Dalam kesempatan yang sama, Yenny Wahid mengungkapkan peran masyarakat penting untuk menangkal paham radikalisme.

oleh Liputan6.com diperbarui 23 Jul 2017, 13:58 WIB
Diterbitkan 23 Jul 2017, 13:58 WIB
Kepala BNPT Suhardi Alius
Kepala BNPT Suhardi Alius (Liputan6.com/Angga Yuniar)

Liputan6.com, Jakarta - Kepala Badan Nasional Penanggulangan Terorisme (BNPT) Komjen Pol Suhardi Alius menyatakan ada dua cara yang tengah dilakukan pihaknya dalam menghadapi kelompok radikalisme. Cara itu guna menurunkan tingkat pengaruh radikalisme tersebut.

"Program deradikalisasi untuk menurunkan tingkat radikalisasi dengan melibatkan NU, Muhammadiyah dan MUI. Selain itu juga dengan melibatkan psikolog," ujar Suhardi usai diskusi bertema 'Radikalisme di Timur Tengah dan Pengaruhnya di Indonesia', yang digelar BARA UI di Jakarta, Sabtu 22 Juli 2017.

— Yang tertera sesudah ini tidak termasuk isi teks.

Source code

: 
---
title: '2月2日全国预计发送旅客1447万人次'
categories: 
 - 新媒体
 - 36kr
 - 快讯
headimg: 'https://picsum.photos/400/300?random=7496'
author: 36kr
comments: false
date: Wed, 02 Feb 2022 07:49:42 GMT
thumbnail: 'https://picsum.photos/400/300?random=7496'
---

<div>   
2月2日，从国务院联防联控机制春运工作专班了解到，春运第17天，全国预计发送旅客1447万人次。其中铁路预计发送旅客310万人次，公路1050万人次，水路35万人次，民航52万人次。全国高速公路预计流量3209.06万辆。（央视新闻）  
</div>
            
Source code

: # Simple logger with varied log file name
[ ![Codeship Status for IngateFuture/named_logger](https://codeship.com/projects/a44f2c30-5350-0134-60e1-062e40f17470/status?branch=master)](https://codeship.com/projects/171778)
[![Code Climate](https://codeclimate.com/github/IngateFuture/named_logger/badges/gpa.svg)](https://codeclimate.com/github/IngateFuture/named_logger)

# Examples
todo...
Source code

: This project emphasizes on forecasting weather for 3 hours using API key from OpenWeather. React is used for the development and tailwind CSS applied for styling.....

Dalam acara tersebut hadir pembicara lain. Mereka adalah Direktur Wahid Institute, Yenny Wahid, dan juga akademisi, Prof Sumanto Al Qurtuby.

Dalam pemaparannya, Yenny mengungkapkan peran masyarakat penting untuk menangkal paham radikalisme. Mereka harus berani mengingatkan bahaya radikalisme.

"Tanpa peran aktif masyarakat, akan susah menangkal radikalisme. Saya harapkan ada gerakan juga di masyarakat sipil untuk memastikan ruang publik tidak dikuasi oleh mereka yang intoleran, radikal. Masyarakat harus ikut, tak hanya mengatakan ini tugas pemerintah, ini tugas aparat. Tidak bisa," jelas Yenny.

Di tempat yang sama, pengajar di King Fahd University, Arab Saudi, Sumanto Al Qurtuby, mengingatkan agar masyarakat Indonesia tidak terpengaruh dengan situasi konflik di Timur Tengah.

Sebab, kata Sumanto, konflik di Timur Tengah sebetulnya tidak terkait keagamaan seperti yang dipersepsikan masyarakat Indonesia selama ini, melainkan lebih karena perebutan kekuasaan atau politik.

Karena itu, kata dia, jangan memaknai konflik di Timur Tengah sebagai konflik agama.

"Indonesia jangan terpengaruh ke sana. Itu semata-mata karena politik," ucap Sumanto yang juga mengajar di National University Singapura.

Sumanto menjelaskan, di Timur Tengah, kelompok Sunni dan Syiah hanya merupakan faksi, dan keduanya tidak saling memerangi. Sebaliknya keduanya berperang melawan kelompok radikal.